● DESCRIPTION OF THE TASK: Would you please copy each line below that includes the string "connect"?
** EXCERPTED DATA follows **
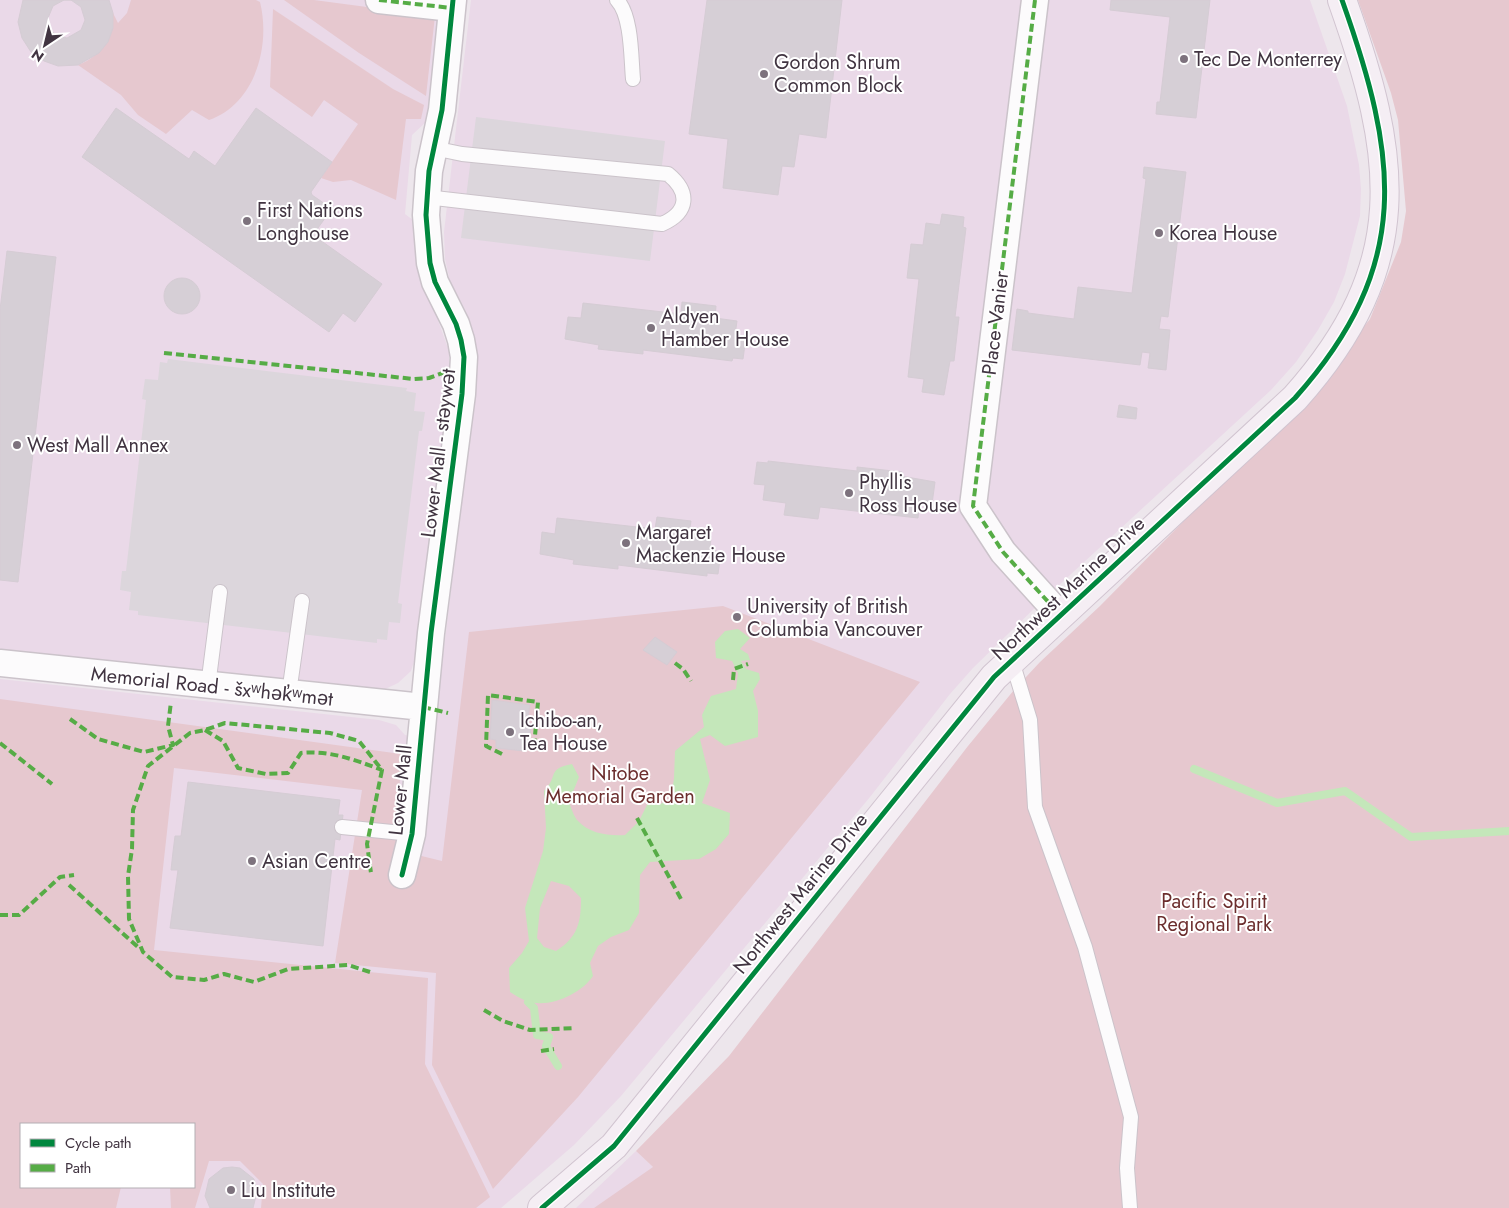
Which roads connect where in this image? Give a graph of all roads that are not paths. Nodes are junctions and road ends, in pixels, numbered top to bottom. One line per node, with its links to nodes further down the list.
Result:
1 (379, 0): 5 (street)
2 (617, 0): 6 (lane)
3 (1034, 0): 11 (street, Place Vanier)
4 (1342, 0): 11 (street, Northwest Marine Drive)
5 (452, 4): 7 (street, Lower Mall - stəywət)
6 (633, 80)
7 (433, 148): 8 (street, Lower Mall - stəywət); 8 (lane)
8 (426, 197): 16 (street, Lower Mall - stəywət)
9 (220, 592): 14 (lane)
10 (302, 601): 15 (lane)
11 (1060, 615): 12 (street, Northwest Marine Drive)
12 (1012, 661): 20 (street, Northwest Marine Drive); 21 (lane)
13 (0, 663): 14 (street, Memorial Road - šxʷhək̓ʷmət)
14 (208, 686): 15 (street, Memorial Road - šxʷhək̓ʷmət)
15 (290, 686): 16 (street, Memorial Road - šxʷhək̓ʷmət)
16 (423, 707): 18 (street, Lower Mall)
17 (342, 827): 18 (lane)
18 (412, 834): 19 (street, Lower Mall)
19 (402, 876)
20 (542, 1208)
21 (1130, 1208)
** End of EXCERPTED DATA **
** EXCERPTED DATA follows **
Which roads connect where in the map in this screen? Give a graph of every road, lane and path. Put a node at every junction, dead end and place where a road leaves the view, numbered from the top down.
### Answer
** End of EXCERPTED DATA **
● FINISHED TASK:
Which roads connect where in this image? Give a graph of all roads that are not paths. Nodes are junctions and road ends, in pixels, numbered top to bottom. One line per node, with its links to nodes further down the list.
Which roads connect where in the map in this screen? Give a graph of every road, lane and path. Put a node at every junction, dead end and place where a road leaves the view, numbered from the top down.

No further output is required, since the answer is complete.